The obvious question is why. Why does the slogan shirt exist at all? The genesis, by all accounts, was “CHOOSE LIFE” in 1983 and its creator was designer Katharine Hamnett. The LIFE shirt, which would later be appropriated by unhinged, American anti-abortion dogmatists, was originally one in Hamnett’s series of sincerely leftist platitudes — others including “SAVE THE WHALES”, “EDUCATION NOT MISSILES” and “WORLDWIDE NUCLEAR BAN NOW”, and so on and so forth in this somewhat wet, but clearly genuine fashion.

However, this only serves to explain the slogan shirt’s chronology. It does nothing to actually account for its continuing and current omnipotence, nor the reason why Holland can now presumably sleep on a giant bed of money, intertwined with the supple flesh of unlimited irony whores (although, by the by, Hamnett actually re-launched her various LIFE and WHALE shirts last year, though the events are probably unrelated).

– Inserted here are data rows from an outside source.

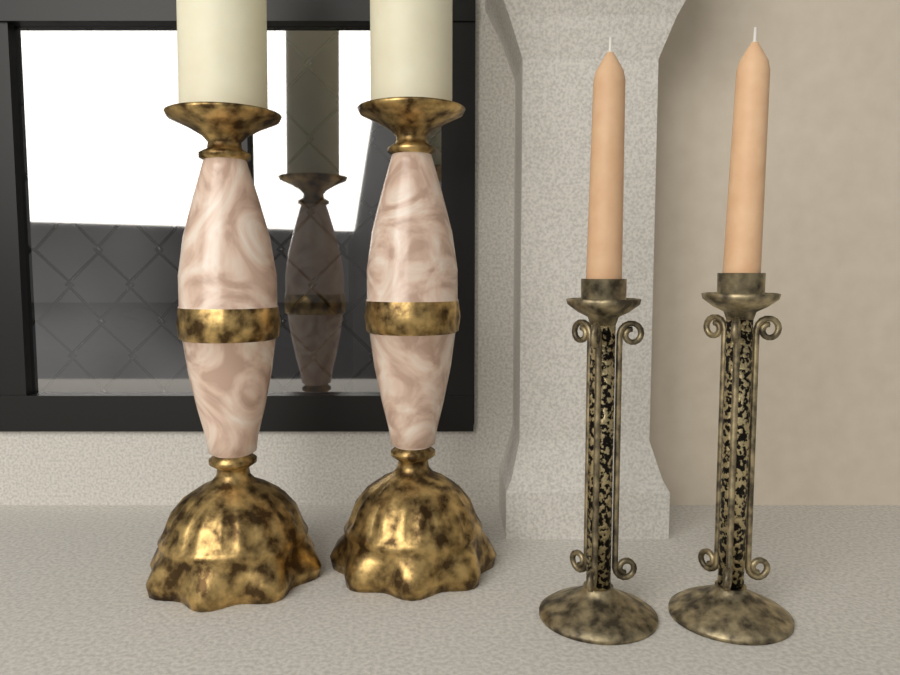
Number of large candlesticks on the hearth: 2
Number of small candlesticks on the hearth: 2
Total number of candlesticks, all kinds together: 4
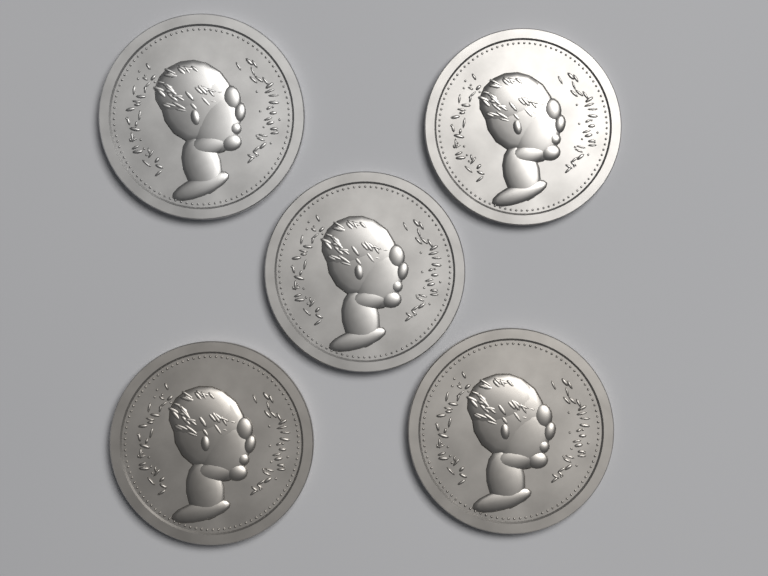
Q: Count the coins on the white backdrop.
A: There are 5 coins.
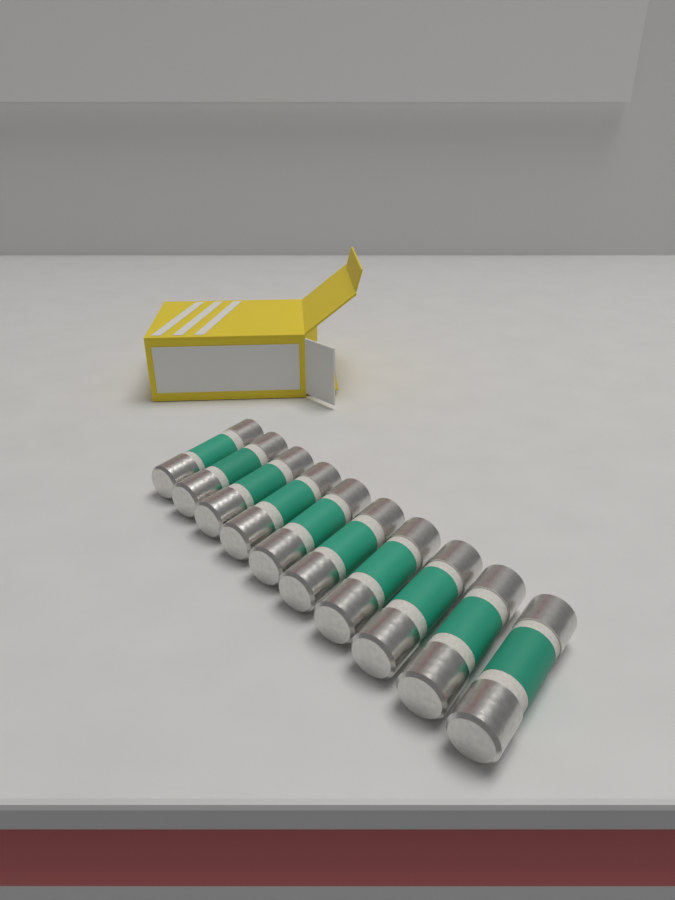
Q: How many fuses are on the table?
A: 10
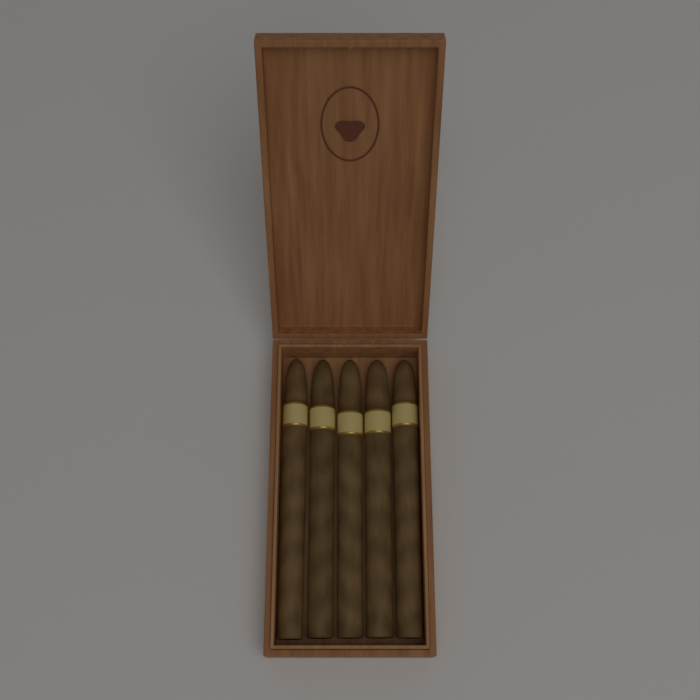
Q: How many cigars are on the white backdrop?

So really the more pressing or at least more interesting question is, Why would anyone want to wear a shirt that says “UHU GARETH PUGH” (by Holland) any more than they should want to wear a shirt that says “I’M WITH STUPID” or a hat that says “FUCK EVERYBODY” or have a car sticker that reads “BITCH ON BOARD”? Presumably someone has said, “Not only does this amuse me, it represents me in such a way that others must be made aware of. Everyone must know that I am with stupid, all the time.”

This is not to say that ALL personal shirt slogans are inane, by any stretch, this would be absurd, but Holland’s obviously are, but even so are unfathomably popular, which seems pretty curious given that slogan shirts are the most explicit, outward expression of identity, second only to a tattoo on the face. This doesn’t actually answer anything, but it is an important reminder that, even if by the time you read this Henry Holland is washed-up, junk-addicted or dead, he was probably important.